The FTC said it had authority to attack some fees but that a new rule would better deter businesses by permitting civil penalties and easier reimbursement and damages for consumers.

The FTC listed eight practices it might target with new rules for industries, and similarities exist to what the agency has planned to enact specifically for auto dealerships. The agency said Oct. 20 it proposed tackling:

1. Misrepresenting or not ” clearly and conspicuously” disclosing “the total cost of any good or service for sale” in ads or marketing.

2. Misrepresenting or not disclosing “the existence of any fees, interest, charges, or other costs that are not reasonably avoidable for any good or service” in ads or marketing.

3. Misrepresenting or not disclosing if “fees, interest, charges, products or services are optional or required.”

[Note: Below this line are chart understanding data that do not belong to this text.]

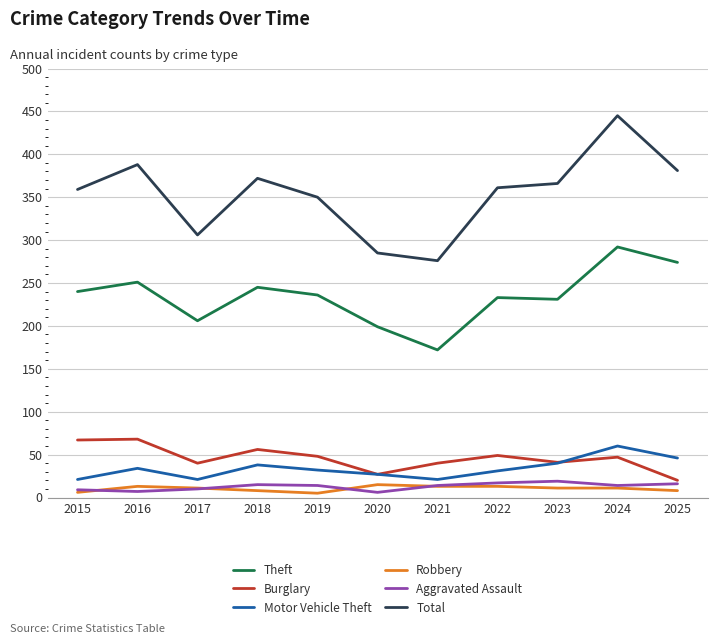

In Motor Vehicle Theft, how many points are higher than both neighbors (excluding endpoints)?

3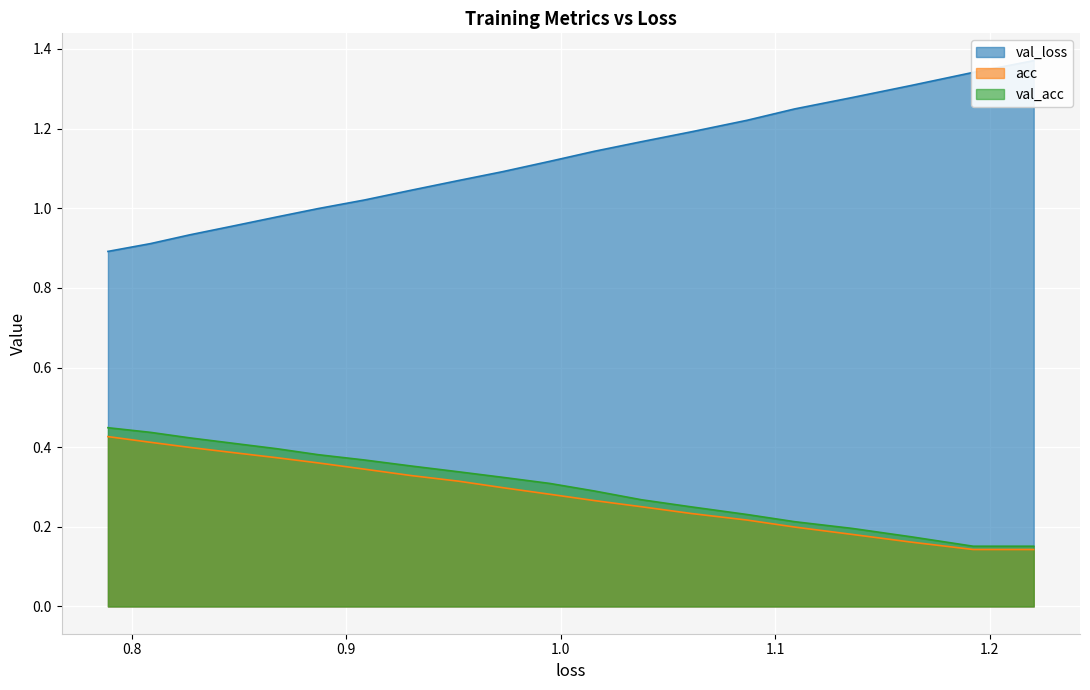

How many lines are shown in the chart?

3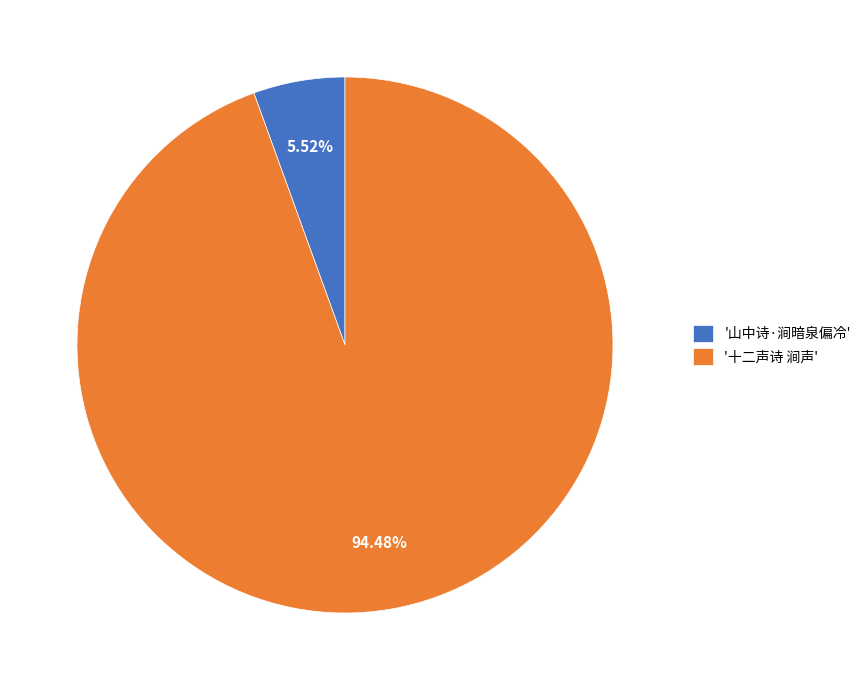

Rank the categories by value from lowest to highest.

'山中诗·涧暗泉偏冷', '十二声诗 涧声'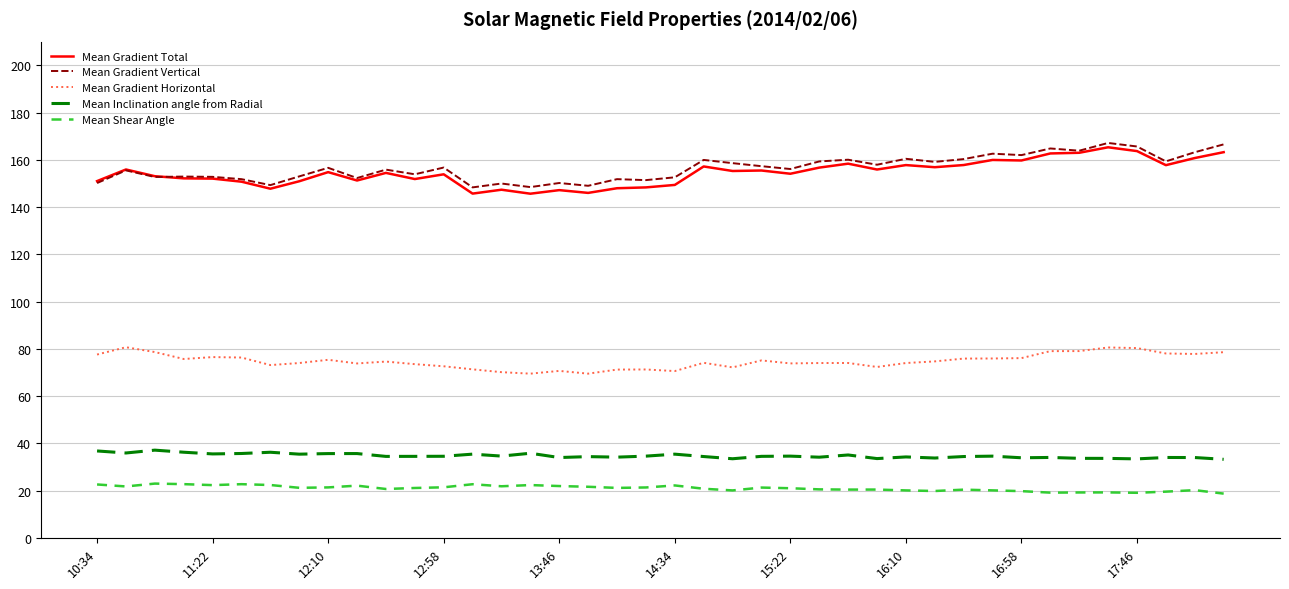

How many lines are shown in the chart?

5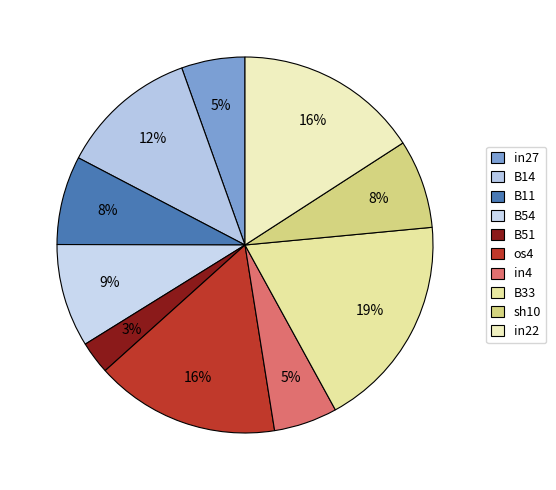

What percentage is the in4 slice, to the nearest percent?

5%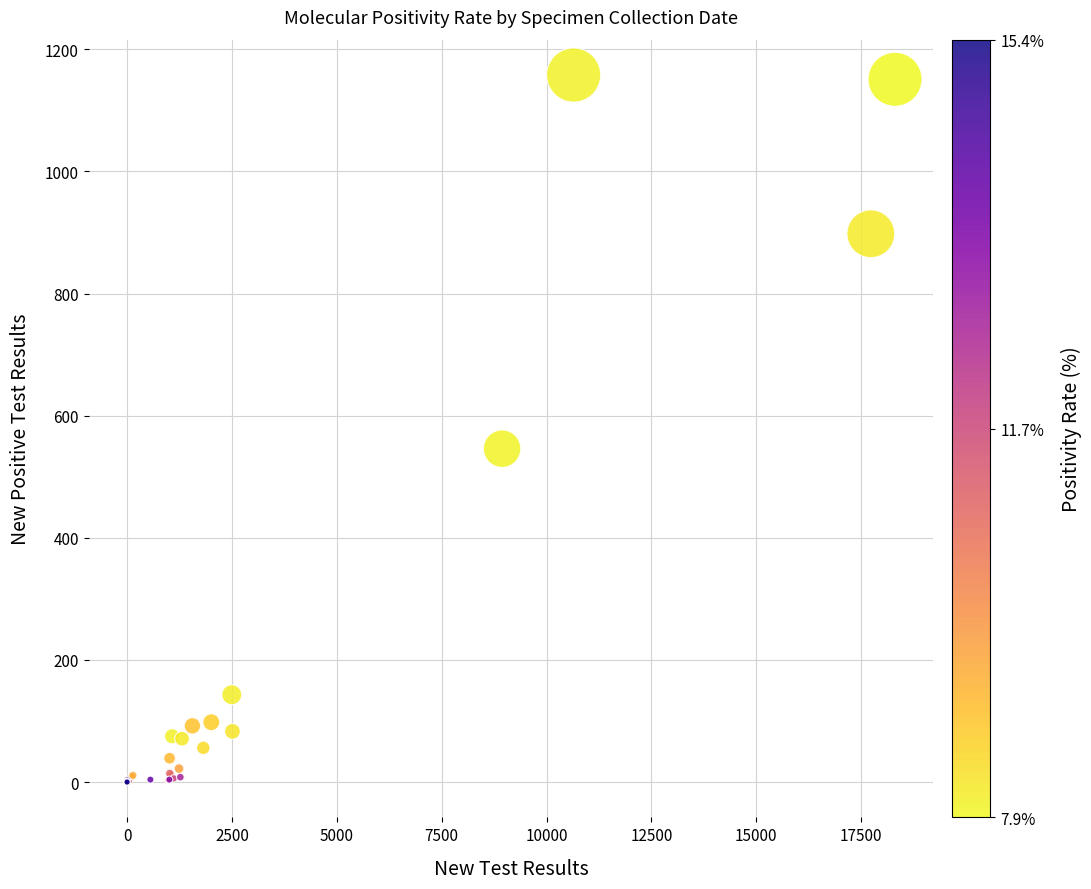

What Y value in the scatter plot is closest to 579?

546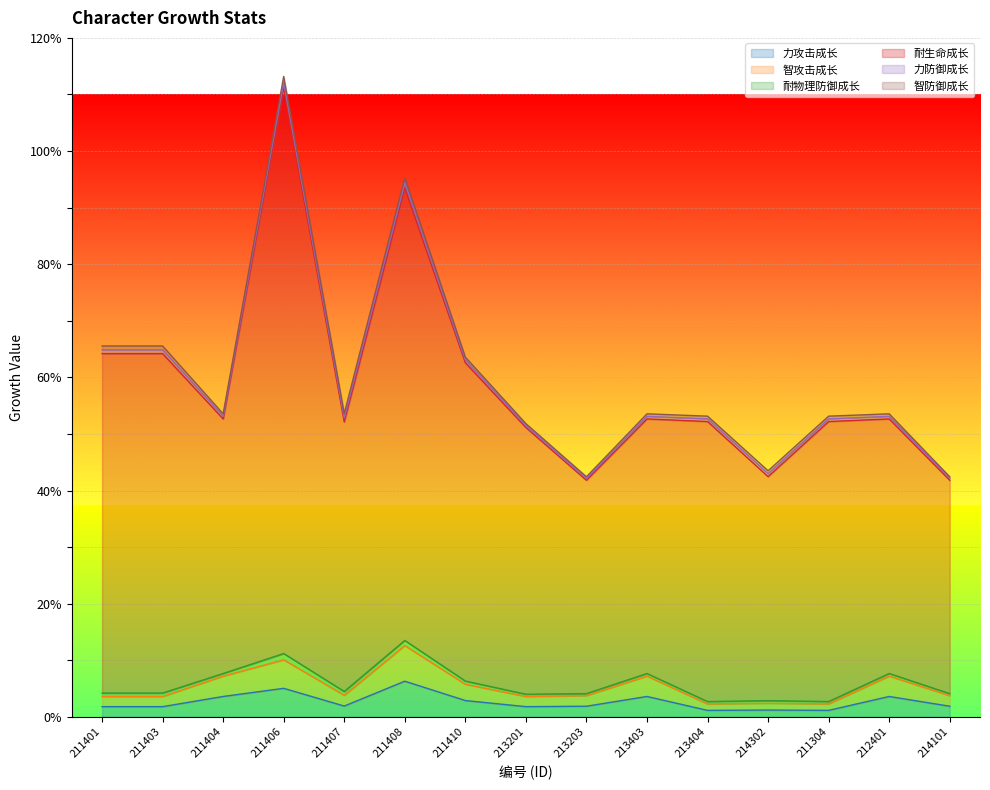

At which label is vit_hp closest to 77?

211401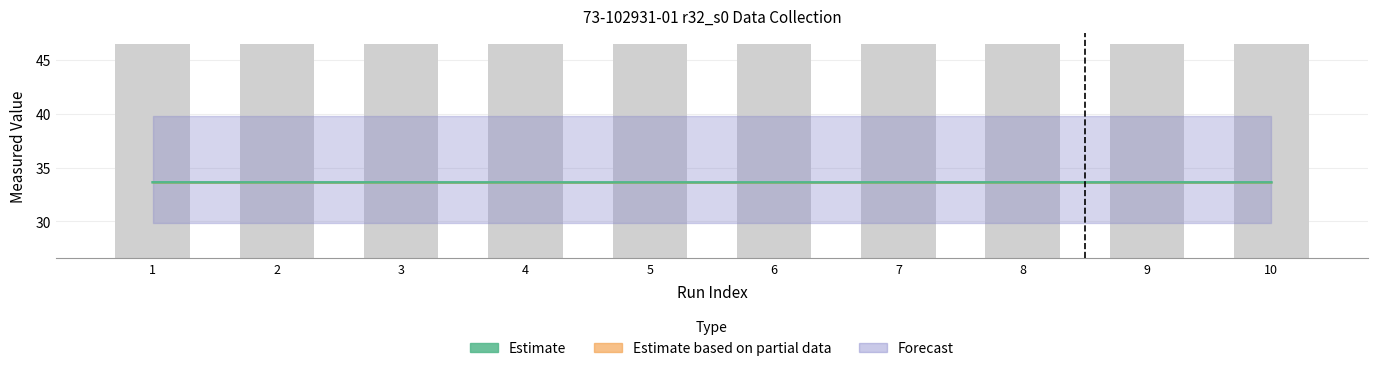

Reading left to right, list all the values displayed in this chart.

Measure: 1=33.6	2=33.6	3=33.6	4=33.6	5=33.6	6=33.6	7=33.6	8=33.6	9=33.6	10=33.6
+Lim: 1=46.5	2=46.5	3=46.5	4=46.5	5=46.5	6=46.5	7=46.5	8=46.5	9=46.5	10=46.5
-Lim: 1=26.6	2=26.6	3=26.6	4=26.6	5=26.6	6=26.6	7=26.6	8=26.6	9=26.6	10=26.6
Nominal: 1=33.2	2=33.2	3=33.2	4=33.2	5=33.2	6=33.2	7=33.2	8=33.2	9=33.2	10=33.2
+Tol%: 1=40.0	2=40.0	3=40.0	4=40.0	5=40.0	6=40.0	7=40.0	8=40.0	9=40.0	10=40.0
-Tol%: 1=20.0	2=20.0	3=20.0	4=20.0	5=20.0	6=20.0	7=20.0	8=20.0	9=20.0	10=20.0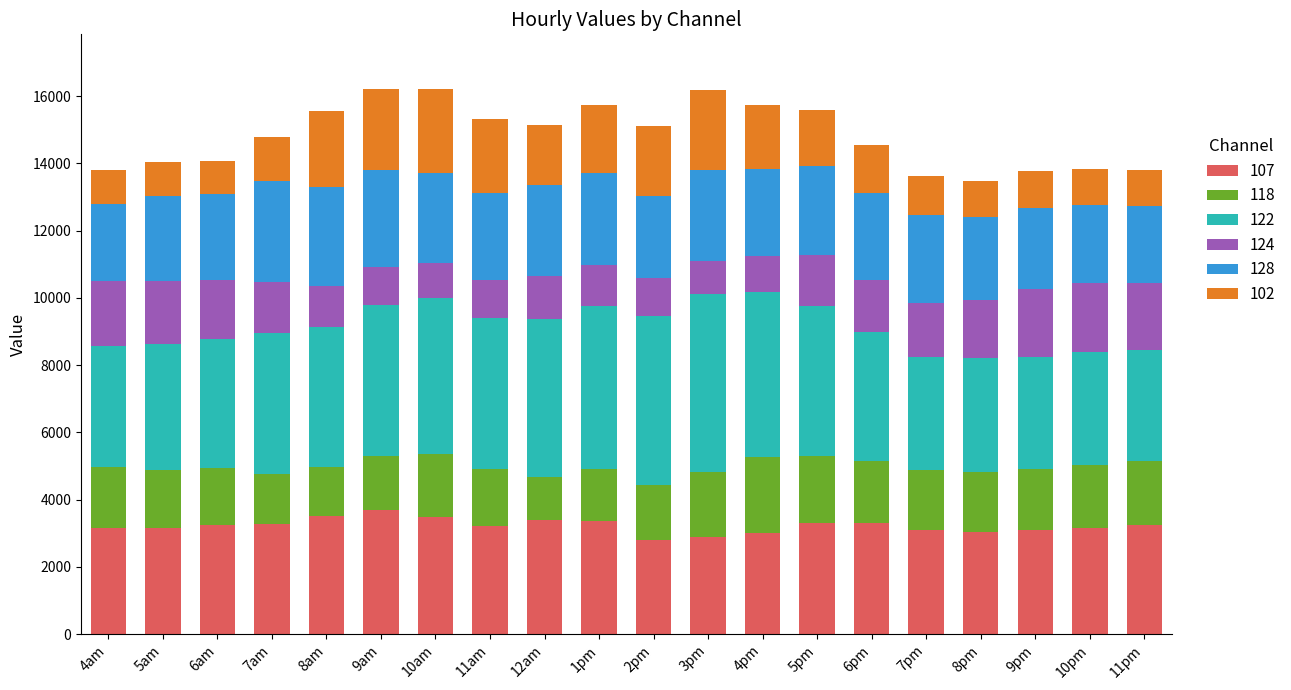

What is the maximum value for 107?

3694.0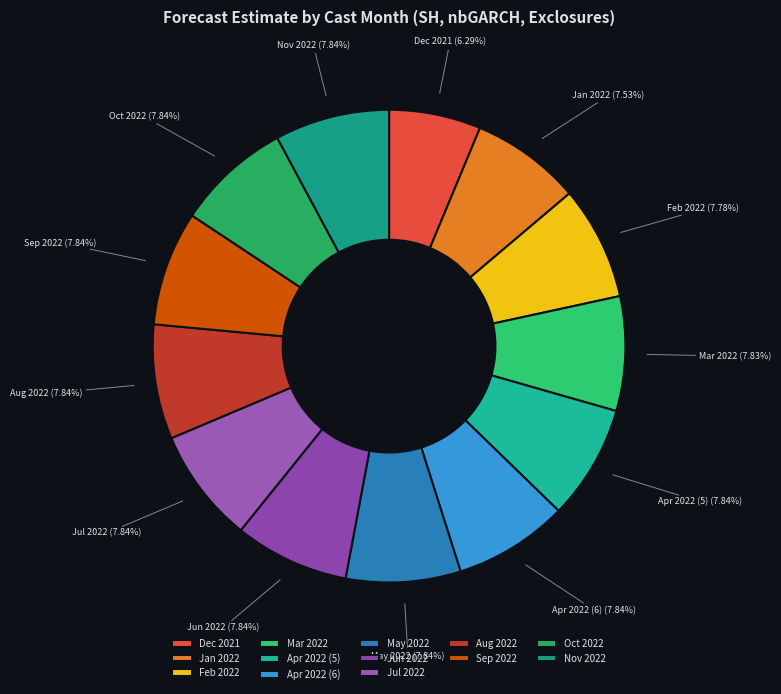

Is the sum of Mar 2022 (7.83%) and Aug 2022 (7.84%) greater than half?

No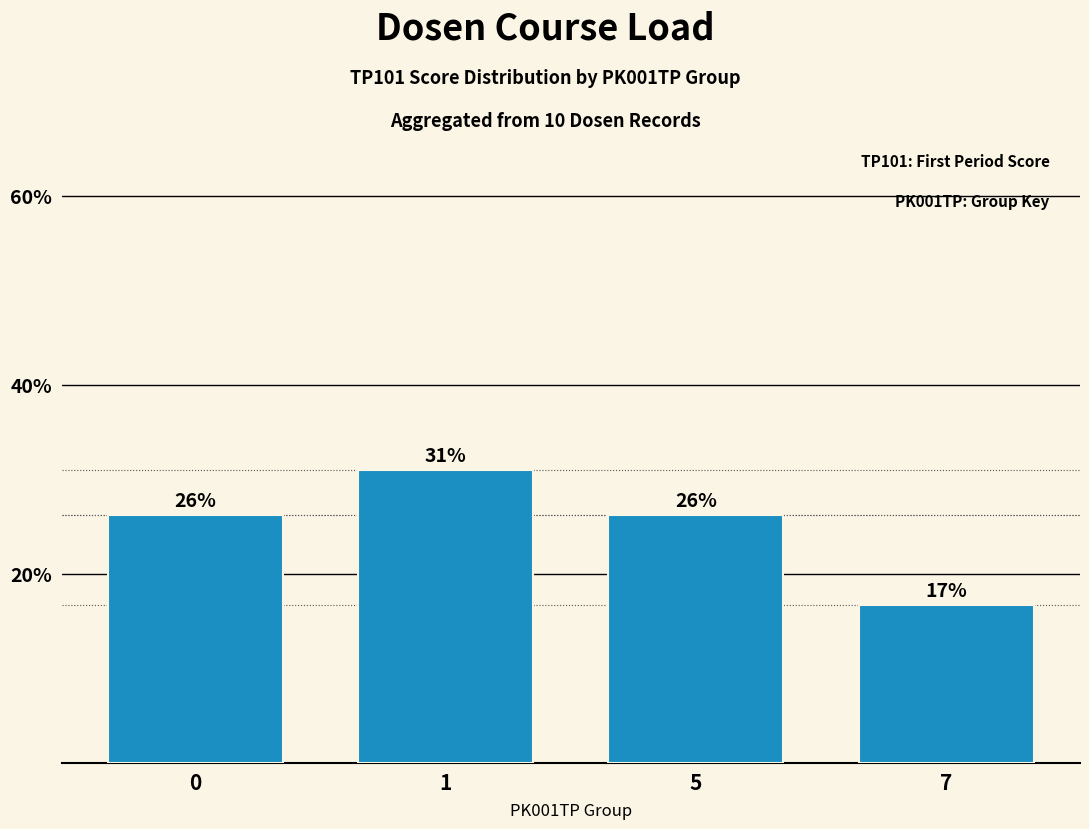

Which label corresponds to the smallest value in the chart?

7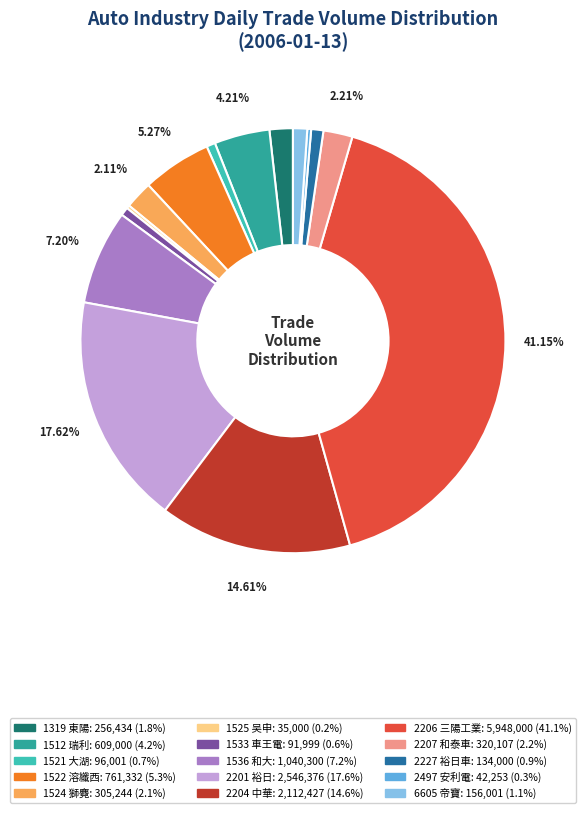

To the nearest percent, what is the difference between the largest and smallest slice percentages?

41%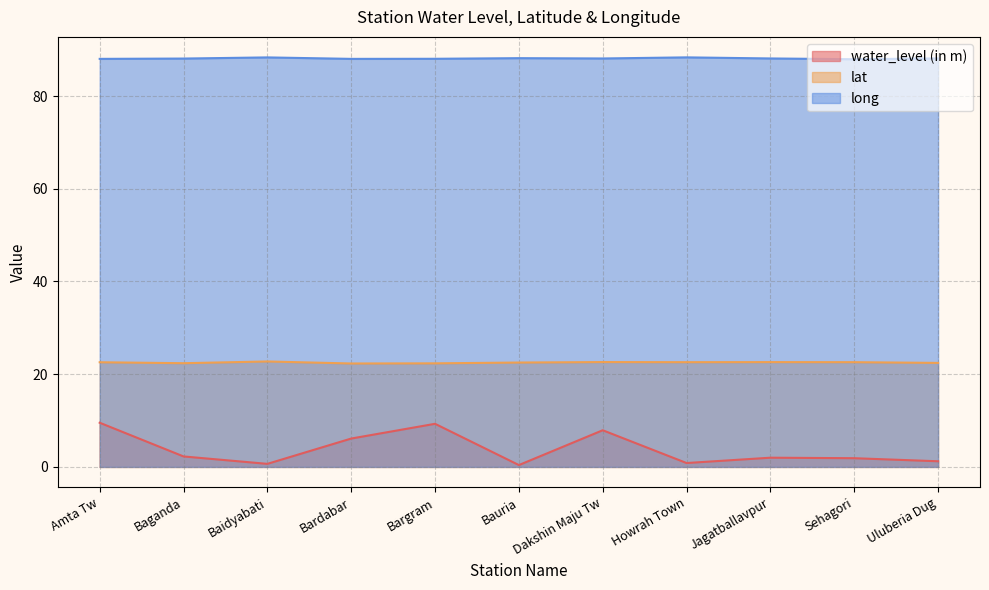

At which category does lat reach its first local peak?

Baidyabati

4. Misrepresenting or not disclosing “any material restriction, limitation or condition concerning any good or service that may result in a mandatory charge … or that may diminish the consumer’s use of the good or service, including the amount the consumer receives.”

5. Misrepresenting that a customer owes for “any product or service the consumer did not agree to purchase.”

6. Charging for anything “without express and informed consent.”

7. Charging for “fees, interest, goods, services or programs that have little or no added value to the consumer or that consumers would reasonably assume to be included within the overall advertised price.”

8. Misrepresenting or not disclosing “the nature or purpose of any fees, interest, charges or other costs.”

The plan advanced in October was at a more preliminary stage than the auto dealer proposal in June. The new initiative did not contain draft regulatory language, just the ideas above.